How Katakana is used

Katakana is used to write words which have been borrowed from other languages, or to write foreign names and names of countries. For example America is written アメリカ.

It is not always easy for us to recognize these words because the Japanese language does not have some of the sounds that we do in English. This means that Japanese have to find other ways to pronounce and write the word. For example: the word “coffee” is written コーヒー (koo-hii).
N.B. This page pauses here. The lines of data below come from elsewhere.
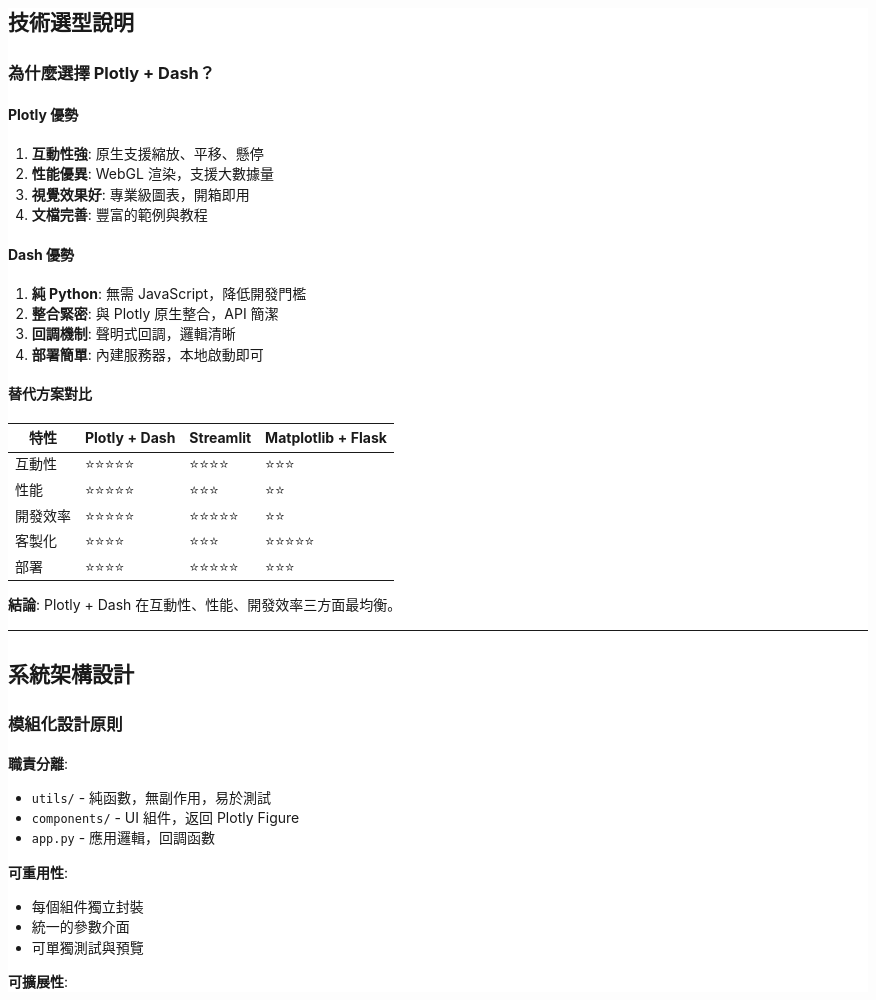 
## 技術選型說明

### 為什麼選擇 Plotly + Dash？

#### Plotly 優勢

1. **互動性強**: 原生支援縮放、平移、懸停
2. **性能優異**: WebGL 渲染，支援大數據量
3. **視覺效果好**: 專業級圖表，開箱即用
4. **文檔完善**: 豐富的範例與教程

#### Dash 優勢

1. **純 Python**: 無需 JavaScript，降低開發門檻
2. **整合緊密**: 與 Plotly 原生整合，API 簡潔
3. **回調機制**: 聲明式回調，邏輯清晰
4. **部署簡單**: 內建服務器，本地啟動即可

#### 替代方案對比

| 特性   | Plotly + Dash | Streamlit | Matplotlib + Flask |
| ---- | ------------- | --------- | ------------------ |
| 互動性  | ⭐⭐⭐⭐⭐         | ⭐⭐⭐⭐      | ⭐⭐⭐                |
| 性能   | ⭐⭐⭐⭐⭐         | ⭐⭐⭐       | ⭐⭐                 |
| 開發效率 | ⭐⭐⭐⭐⭐         | ⭐⭐⭐⭐⭐     | ⭐⭐                 |
| 客製化  | ⭐⭐⭐⭐          | ⭐⭐⭐       | ⭐⭐⭐⭐⭐              |
| 部署   | ⭐⭐⭐⭐          | ⭐⭐⭐⭐⭐     | ⭐⭐⭐                |

**結論**: Plotly + Dash 在互動性、性能、開發效率三方面最均衡。

---

## 系統架構設計

### 模組化設計原則

**職責分離**:

- `utils/` - 純函數，無副作用，易於測試
- `components/` - UI 組件，返回 Plotly Figure
- `app.py` - 應用邏輯，回調函數

**可重用性**:

- 每個組件獨立封裝
- 統一的參數介面
- 可單獨測試與預覽

**可擴展性**:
Sometimes the word is shortened as well: “television” is writtenテレビ (pronounced “te-re-bi”).

Sometimes it is impossible to show the difference between two foreign words, e.g. ラーラー could spell either the name “Lara” or “Lala” (as in the Teletubbies). The Japanese have just one sound which is somewhere between our “r” and “l”.

In the Japanese language a consonant is always followed by a vowel. Words or syllables cannot end in a consonant (except n or m), so the Japanese put in an extra vowel. “Ski” (as in skiing) becomes “suki” (スキ), and a “musical”, as we have seen, becomes “myuujikaru” (ミュージカル).

Katakana are also used for onomatopoeic words like “ding”, or for making words look important, or for scientific names such as the names of birds. Sometimes sentences in books or cartoons may be written in katakana to show that someone is supposed to be speaking with a foreign accent. It is often used to write the names of Japanese companies, i.e. Suzuki is written スズキ, and Toyota is written トヨタ.

A small “tsu” ッ called a “sokuon” shows what we would write as a double consonant, e.g. the English word “bed” is used in Japanese for a western-style bed. It is pronounced “beddo” and written ベッド. The ッ makes the “e” vowel short.

Learning to read the katakana characters is useful for reading some of the signs in Japan, or items on the restaurant menus.

Japanese sentences are usually written in a mixture of katakana, hiragana and kanji, e.g.: アメリカ人です (amerikajin desu: I am American). Here “amerika” is written in katakana, the ending “jin”(人) is kanji, and “desu” (I am) is in hiragana.